-------- Source extract

The Global Financial Crisis and the Values of Professionals in Finance: An Empirical Analysis (Digest Summary)

  1. Peter Eickelberg, CFA

Despite anecdotal wisdom attributing the global financial crisis to greed and selfishness among professionals in finance (PIFs), surveys on personal values compiled prior to the crisis show very little difference between PIFs and the general population. An environment of perverse incentives must then explain bad behavior by average people, and proper regulation offers a partial solution.

What’s Inside?

The author examines empirically how professionals in finance (PIFs) rank relative to the general population with respect to the self-enhancement and self-transcendence values as described in the standard psychological literature. Although the press and popular opinion have blamed the global financial crisis partly on perceived value deficiencies among PIFs, no statistically significant value differences between PIFs and the general population appear to exist. In fact, for some areas analyzed, PIFs score better than the general population. The author proposes that the financial services industry rewards bad behavior, and he believes appropriate regulatory reform can help guard against future ethical lapses.

How Is This Research Useful to Practitioners?

In describing human values, researchers in psychology often refer to a formal framework developed by Schwartz, Melech, Lehmann, Burgess, and Harris (Journal of Cross-Cultural Psychology 2001) that describes four key areas likely to influence the ethical choices professionals make when managing other people’s money. These areas are (1) benevolence and (2) universalism (e.g., understanding and tolerance), which together form the “self-transcendence” (ST) construct, and (3) power and (4) achievement, which together form the “self-enhancement” (SE) construct.

Although current conventional wisdom would predict higher SE and lower ST scores among PIFs than among the general population, the data do not support this hypothesis. Those charged with developing regulatory structures either within firms or across markets must answer the nature-versus-nurture question for themselves. If PIF behavior is degraded by the industry’s incentive structure, regulators and compliance professionals should look closely at what pressures could lead to PIF ethical lapses to monitor for such lapses and potentially create regulations to hinder abuses.

It should also be noted that the author does not focus on the ethics of specific actions leading to the crisis. Leaders and organizations must remain alert regarding how the “economic morals” of those under their purview might change over time or under particular circumstances. Circumstances clearly influence actions, and actions—whether good or bad—probably influence values because humans are given to rationalizing their behavior to try to maintain internal consistency.

How Did the Author Conduct This Research?

----------------

Brief A:
Name the four value areas in the Schwartz framework described in the digest summary on the values of finance professionals.
Brief B:
Pick up the digest summary on the values of finance professionals after its final line and keep writing.

-------- Listed entries

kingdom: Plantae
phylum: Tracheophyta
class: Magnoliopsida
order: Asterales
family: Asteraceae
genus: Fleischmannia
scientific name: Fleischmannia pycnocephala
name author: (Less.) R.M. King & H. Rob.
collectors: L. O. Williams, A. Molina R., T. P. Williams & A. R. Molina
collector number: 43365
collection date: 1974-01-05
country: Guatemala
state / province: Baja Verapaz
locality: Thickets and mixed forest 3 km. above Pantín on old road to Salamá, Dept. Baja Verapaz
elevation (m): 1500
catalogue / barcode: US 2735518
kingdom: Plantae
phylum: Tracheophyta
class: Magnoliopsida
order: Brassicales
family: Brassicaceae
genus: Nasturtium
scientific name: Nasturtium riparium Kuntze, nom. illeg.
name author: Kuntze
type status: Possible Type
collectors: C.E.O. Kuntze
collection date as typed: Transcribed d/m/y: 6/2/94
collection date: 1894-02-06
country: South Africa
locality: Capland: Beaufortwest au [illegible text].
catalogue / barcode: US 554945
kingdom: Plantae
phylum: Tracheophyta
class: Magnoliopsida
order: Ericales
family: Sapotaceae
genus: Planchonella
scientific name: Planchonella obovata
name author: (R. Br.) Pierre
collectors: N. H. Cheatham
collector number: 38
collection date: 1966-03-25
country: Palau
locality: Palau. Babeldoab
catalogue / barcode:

----------------

Written answer A:
Benevolence, universalism, power, achievement

Written answer B:
Drawing on the European Social Survey, the author compiles more than 120,000 surveys on SE and ST values using data from 2002 to 2006 (to avoid 2008–2009). Individuals are classified according to International Standard Classification of Occupations categories, with the PIF category including only finance and sales associate professionals, securities and finance dealers and brokers, business service agents, and trade brokers. PIFs make up 414 of the total survey responses.

Individual responses are analyzed for SE/ST rankings, and control variables are recorded for sex, whether the respondent is a manager, age, social status (i.e., job prestige and net income), country/territory, and outlier scores. The null hypotheses (that PIFs hold substantially the same SE and ST values as the general population) are tested using a transformed version of Cohen’s d to account for nonnormality in the data.

Robustness checks include removing specific occupational categories, analyzing the impact of control variables, considering other values in the Schwartz et al. framework (hedonism, stimulation) as well as nonframework “economic morals,” and determining the frequency of low-ranking “bad apples”—that is, individuals behaving badly—within the PIF group and the level of leadership they tend to reach. The level of leadership of these individuals reflects whether the industry rewards such values. Although a few revised measures show a greater difference between PIFs and the general population, none are statistically significant, and some variations even point to a superior value set among PIFs compared with among the general population.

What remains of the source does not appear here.